• Data supplied:
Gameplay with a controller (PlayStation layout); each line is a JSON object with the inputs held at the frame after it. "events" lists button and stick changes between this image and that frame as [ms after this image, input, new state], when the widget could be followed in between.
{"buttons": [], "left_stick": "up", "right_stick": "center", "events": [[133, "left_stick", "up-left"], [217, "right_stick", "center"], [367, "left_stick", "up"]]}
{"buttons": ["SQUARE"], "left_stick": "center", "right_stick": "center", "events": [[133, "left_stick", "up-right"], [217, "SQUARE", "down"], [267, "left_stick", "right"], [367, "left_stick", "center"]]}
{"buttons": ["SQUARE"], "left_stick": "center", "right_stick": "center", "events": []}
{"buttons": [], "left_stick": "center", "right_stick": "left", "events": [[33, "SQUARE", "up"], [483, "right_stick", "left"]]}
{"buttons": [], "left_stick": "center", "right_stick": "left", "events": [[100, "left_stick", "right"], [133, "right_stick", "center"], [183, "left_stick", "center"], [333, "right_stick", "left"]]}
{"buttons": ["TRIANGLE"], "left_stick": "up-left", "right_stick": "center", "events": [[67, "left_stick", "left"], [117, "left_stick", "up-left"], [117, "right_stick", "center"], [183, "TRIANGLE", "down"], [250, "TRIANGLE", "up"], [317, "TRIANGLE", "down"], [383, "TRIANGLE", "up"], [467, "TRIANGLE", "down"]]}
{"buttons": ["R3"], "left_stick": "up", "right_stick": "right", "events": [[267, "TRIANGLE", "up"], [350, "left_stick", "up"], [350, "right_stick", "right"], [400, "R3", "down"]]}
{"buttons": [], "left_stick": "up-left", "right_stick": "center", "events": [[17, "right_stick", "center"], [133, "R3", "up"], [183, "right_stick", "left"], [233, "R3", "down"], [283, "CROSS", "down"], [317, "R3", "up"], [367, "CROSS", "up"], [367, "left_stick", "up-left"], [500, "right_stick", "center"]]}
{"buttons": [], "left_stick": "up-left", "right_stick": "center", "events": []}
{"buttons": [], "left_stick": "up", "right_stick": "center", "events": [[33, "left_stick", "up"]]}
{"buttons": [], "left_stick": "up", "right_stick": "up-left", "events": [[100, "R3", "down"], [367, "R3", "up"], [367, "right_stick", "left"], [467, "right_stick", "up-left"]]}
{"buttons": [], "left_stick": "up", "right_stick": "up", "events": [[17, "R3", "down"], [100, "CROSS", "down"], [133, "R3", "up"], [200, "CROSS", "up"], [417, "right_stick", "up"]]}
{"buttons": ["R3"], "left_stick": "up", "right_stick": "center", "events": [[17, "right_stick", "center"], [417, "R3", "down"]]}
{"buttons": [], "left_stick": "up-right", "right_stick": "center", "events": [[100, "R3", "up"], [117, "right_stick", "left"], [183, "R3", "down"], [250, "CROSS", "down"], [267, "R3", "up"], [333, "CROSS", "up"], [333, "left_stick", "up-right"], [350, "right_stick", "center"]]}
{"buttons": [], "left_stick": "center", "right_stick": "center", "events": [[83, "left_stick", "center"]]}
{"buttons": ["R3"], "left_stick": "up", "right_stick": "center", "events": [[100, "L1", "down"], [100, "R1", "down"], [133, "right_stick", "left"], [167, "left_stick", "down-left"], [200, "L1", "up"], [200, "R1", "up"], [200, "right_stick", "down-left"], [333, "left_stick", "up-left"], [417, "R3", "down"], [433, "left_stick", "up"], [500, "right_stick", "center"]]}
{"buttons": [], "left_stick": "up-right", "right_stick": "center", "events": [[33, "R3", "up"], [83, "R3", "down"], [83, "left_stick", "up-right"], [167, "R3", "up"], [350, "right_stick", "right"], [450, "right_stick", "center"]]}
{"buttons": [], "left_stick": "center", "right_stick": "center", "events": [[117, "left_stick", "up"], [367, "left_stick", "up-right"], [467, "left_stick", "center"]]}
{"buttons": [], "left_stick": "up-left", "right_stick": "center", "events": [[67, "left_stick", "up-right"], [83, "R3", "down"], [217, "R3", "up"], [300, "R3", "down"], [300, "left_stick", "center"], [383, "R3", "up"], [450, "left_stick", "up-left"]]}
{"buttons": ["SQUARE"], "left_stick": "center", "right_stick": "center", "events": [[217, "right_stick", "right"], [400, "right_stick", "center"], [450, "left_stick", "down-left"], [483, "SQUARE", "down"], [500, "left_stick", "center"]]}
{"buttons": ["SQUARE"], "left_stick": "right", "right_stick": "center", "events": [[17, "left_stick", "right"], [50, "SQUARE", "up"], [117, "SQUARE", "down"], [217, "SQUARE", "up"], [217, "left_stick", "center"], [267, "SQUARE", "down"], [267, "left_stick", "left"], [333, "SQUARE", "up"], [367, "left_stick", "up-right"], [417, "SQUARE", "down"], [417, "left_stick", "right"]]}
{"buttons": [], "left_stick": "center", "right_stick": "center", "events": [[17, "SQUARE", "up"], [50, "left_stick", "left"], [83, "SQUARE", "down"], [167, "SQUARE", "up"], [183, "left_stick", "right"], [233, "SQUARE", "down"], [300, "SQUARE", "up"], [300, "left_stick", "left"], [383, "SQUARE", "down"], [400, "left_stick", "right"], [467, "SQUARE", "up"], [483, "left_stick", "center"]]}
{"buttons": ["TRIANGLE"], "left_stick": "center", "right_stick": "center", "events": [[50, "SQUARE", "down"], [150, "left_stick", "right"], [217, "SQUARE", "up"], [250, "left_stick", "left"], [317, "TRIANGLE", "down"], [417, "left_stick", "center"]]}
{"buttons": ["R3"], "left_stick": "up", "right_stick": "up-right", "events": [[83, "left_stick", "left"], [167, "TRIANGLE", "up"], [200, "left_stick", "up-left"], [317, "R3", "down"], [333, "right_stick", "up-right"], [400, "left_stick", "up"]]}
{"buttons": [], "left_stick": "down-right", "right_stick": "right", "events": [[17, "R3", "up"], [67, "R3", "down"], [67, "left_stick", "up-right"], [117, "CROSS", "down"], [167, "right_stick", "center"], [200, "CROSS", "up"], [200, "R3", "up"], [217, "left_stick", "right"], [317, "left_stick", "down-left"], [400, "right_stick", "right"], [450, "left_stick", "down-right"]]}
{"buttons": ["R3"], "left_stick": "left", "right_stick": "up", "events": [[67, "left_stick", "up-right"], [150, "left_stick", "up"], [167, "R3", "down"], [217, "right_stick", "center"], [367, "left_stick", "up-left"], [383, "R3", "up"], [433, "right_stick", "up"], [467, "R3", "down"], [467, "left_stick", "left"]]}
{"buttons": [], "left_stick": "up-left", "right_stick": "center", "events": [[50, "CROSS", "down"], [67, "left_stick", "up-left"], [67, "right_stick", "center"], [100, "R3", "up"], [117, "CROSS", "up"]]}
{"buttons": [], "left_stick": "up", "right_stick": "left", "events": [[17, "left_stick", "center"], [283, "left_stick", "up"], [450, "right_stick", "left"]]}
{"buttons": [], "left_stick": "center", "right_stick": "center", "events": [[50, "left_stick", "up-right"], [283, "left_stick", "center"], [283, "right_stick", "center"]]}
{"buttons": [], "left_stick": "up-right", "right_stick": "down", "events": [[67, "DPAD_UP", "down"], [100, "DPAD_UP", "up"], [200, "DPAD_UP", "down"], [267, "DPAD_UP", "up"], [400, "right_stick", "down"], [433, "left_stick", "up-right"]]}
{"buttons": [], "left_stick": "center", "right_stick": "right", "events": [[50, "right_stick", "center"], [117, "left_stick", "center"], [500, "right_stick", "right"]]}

• Exercise: The string "SQUARE" marks the lines to copy; report each of them from the data above.

• Worked solution:
{"buttons": ["SQUARE"], "left_stick": "center", "right_stick": "center", "events": [[133, "left_stick", "up-right"], [217, "SQUARE", "down"], [267, "left_stick", "right"], [367, "left_stick", "center"]]}
{"buttons": ["SQUARE"], "left_stick": "center", "right_stick": "center", "events": []}
{"buttons": [], "left_stick": "center", "right_stick": "left", "events": [[33, "SQUARE", "up"], [483, "right_stick", "left"]]}
{"buttons": ["SQUARE"], "left_stick": "center", "right_stick": "center", "events": [[217, "right_stick", "right"], [400, "right_stick", "center"], [450, "left_stick", "down-left"], [483, "SQUARE", "down"], [500, "left_stick", "center"]]}
{"buttons": ["SQUARE"], "left_stick": "right", "right_stick": "center", "events": [[17, "left_stick", "right"], [50, "SQUARE", "up"], [117, "SQUARE", "down"], [217, "SQUARE", "up"], [217, "left_stick", "center"], [267, "SQUARE", "down"], [267, "left_stick", "left"], [333, "SQUARE", "up"], [367, "left_stick", "up-right"], [417, "SQUARE", "down"], [417, "left_stick", "right"]]}
{"buttons": [], "left_stick": "center", "right_stick": "center", "events": [[17, "SQUARE", "up"], [50, "left_stick", "left"], [83, "SQUARE", "down"], [167, "SQUARE", "up"], [183, "left_stick", "right"], [233, "SQUARE", "down"], [300, "SQUARE", "up"], [300, "left_stick", "left"], [383, "SQUARE", "down"], [400, "left_stick", "right"], [467, "SQUARE", "up"], [483, "left_stick", "center"]]}
{"buttons": ["TRIANGLE"], "left_stick": "center", "right_stick": "center", "events": [[50, "SQUARE", "down"], [150, "left_stick", "right"], [217, "SQUARE", "up"], [250, "left_stick", "left"], [317, "TRIANGLE", "down"], [417, "left_stick", "center"]]}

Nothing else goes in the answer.